Director Nick Jongerius delivers his first feature, The Windmill, and it is a total joyous massacre of bloody proportions. With old style mayhem, we are served up a decent dose of gruesome deaths that will surely reignite old passions for blood lust.
Set in the picturesque city of Amsterdam, all is not quite tulips, cheese and canals. Lurking in a disused windmill lies in wait a demonic miller who loves nothing more than delivering devastating blows to those who make his naughty list. Taking a historical tour around the windmills of Amsterdam, a coach load of unsuspecting tourists buy a one-way ticket to hell. All remarkably different to each other but yet somehow, fate has drawn them all together.
Written by a team of three: Jongerius, Chris W Mitchell (The Pool) and Suzy Quid, The Windmill offers a raft of interesting characters that have their stories explained with interwoven vignettes. In no particular order, we have the Australian nanny (Charlotte Beaumont) who is on the run after smashing her boss across the head with a vase. The Japanese dude Takeshi (Tanroh Ishida) who holds a guilty secret. A doctor called Nicholas (Noah Taylor) whose reputation is damaged beyond repair. Jackson (Ben Batt), a Royal Marine who has a very nervous disposition. Ruby (Fiona Hampton), a jealous ex model. Douglas (Patrick Baladi), who is the most obnoxious individual, who’s accompanied by his haemophiliac son Curt (Adam Thomas Wright). And last but not least, we’ve got Abe (Bart Klever), the coach driver who drives them to their unsuspected death.

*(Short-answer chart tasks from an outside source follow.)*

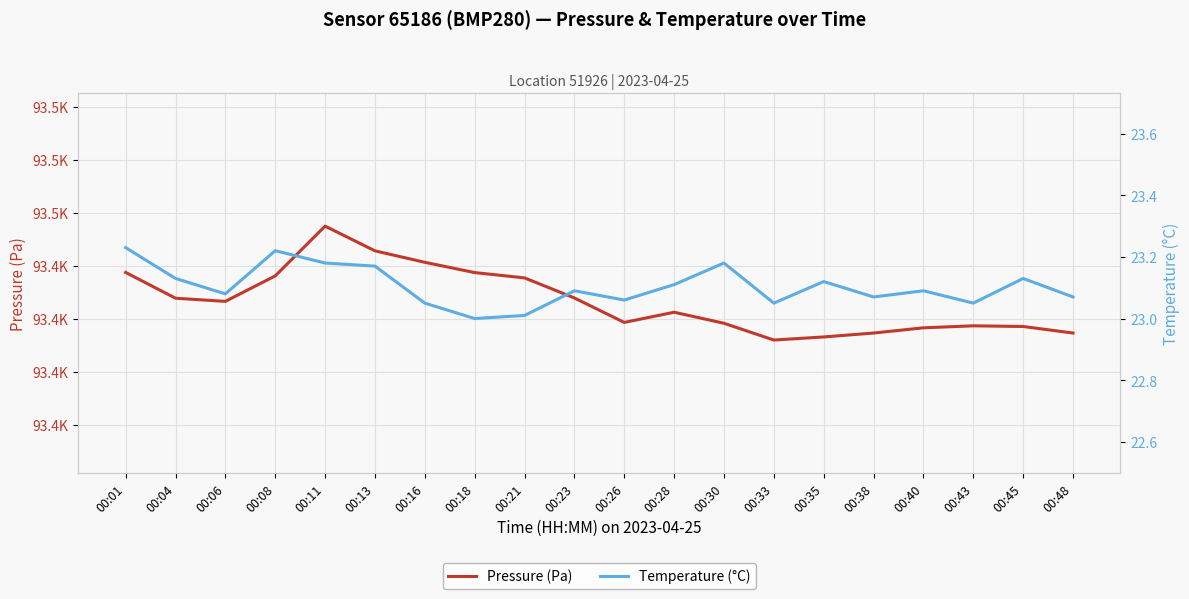

What is the smallest value displayed?

23.0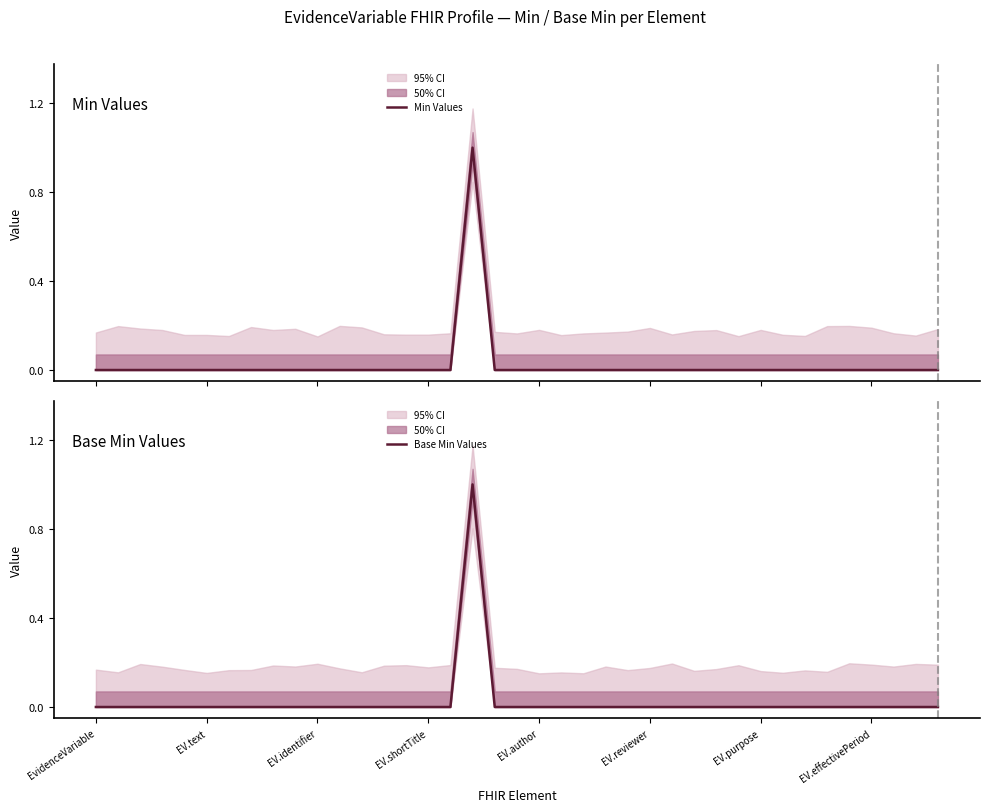

True or false: Base Min Values and Min Values intersect in this chart.

False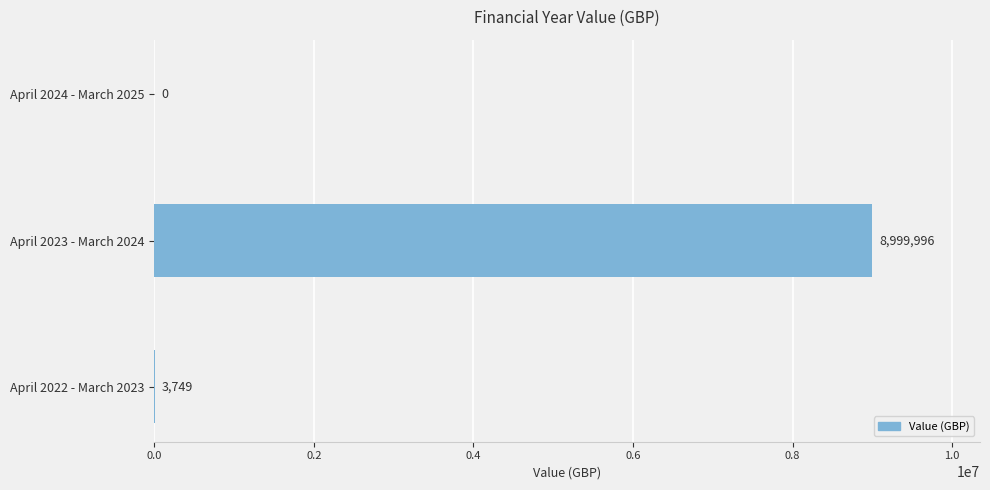

What is the change in value from April 2022 - March 2023 to April 2024 - March 2025?

-3749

The characters within the film really play off of each other’s strengths and weaknesses. When being faced with certain death, the usual tension manifests itself and the group fractures, causing a divide. With the usual twists and turns one might expect, there is always a slight curve ball, which offers misdirection. Since The Windmill has a supernatural element, this allowed much more fun to be had with the storyline.
The coolest thing about this film is that it really harks back to the days of the nice, fun slasher movie. People get to die in a variety of entertaining ways: Clogg stomping, disembowelment, drowning but ‘by hook or by crook,’ the Miller Demon will finish you.
The Windmill is well worth going Dutch with a partner or your friends for a fun night’s entertainment.